Dataset entries:
>>

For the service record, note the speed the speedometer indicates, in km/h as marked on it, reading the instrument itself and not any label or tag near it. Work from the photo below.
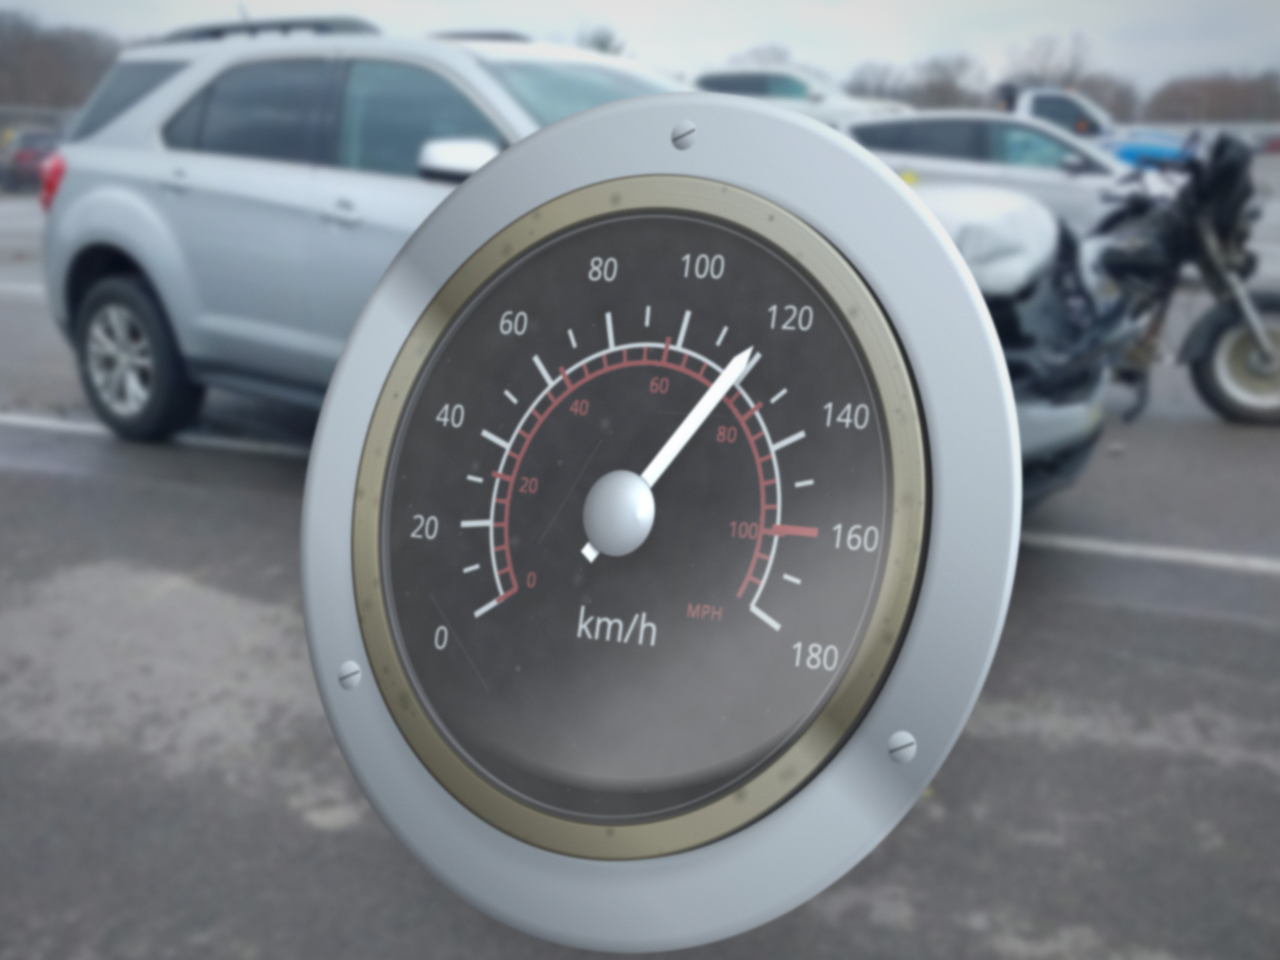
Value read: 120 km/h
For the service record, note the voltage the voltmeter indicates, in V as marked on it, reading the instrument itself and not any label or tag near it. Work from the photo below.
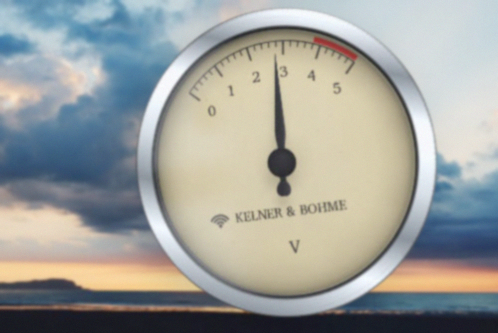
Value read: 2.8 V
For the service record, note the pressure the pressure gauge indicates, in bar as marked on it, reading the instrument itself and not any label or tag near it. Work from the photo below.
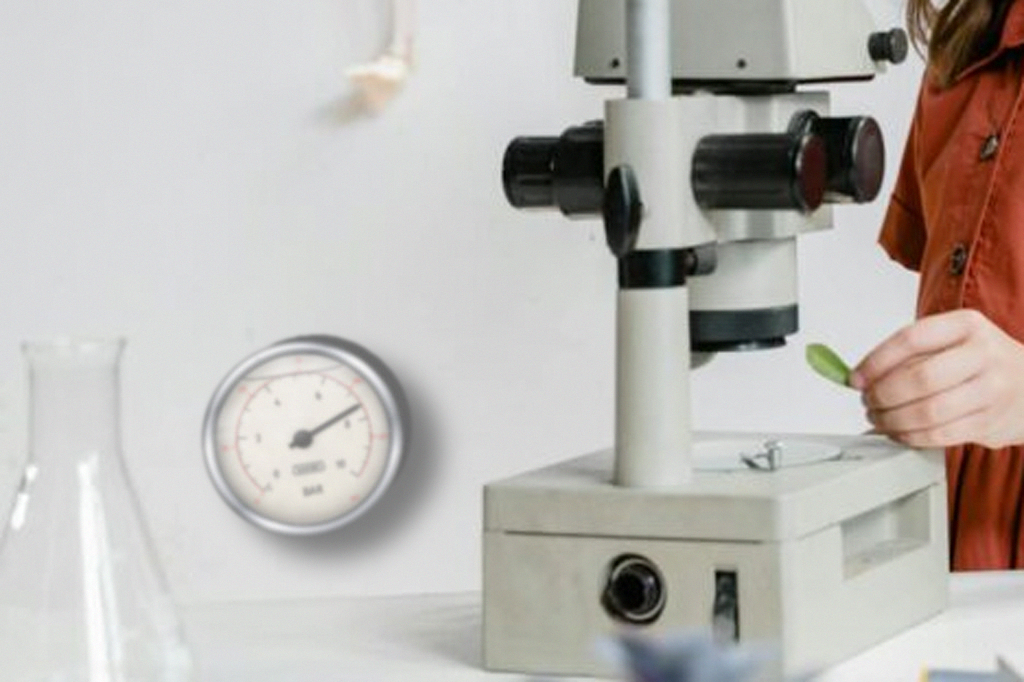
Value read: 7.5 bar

<<

◆ **EXERCISE BRIEF**
Retype every line of the rows above word for word, leaving out the pictures.

◆ **FINISHED TASK**
For the service record, note the speed the speedometer indicates, in km/h as marked on it, reading the instrument itself and not any label or tag near it. Work from the photo below.
Value read: 120 km/h
For the service record, note the voltage the voltmeter indicates, in V as marked on it, reading the instrument itself and not any label or tag near it. Work from the photo below.
Value read: 2.8 V
For the service record, note the pressure the pressure gauge indicates, in bar as marked on it, reading the instrument itself and not any label or tag near it. Work from the photo below.
Value read: 7.5 bar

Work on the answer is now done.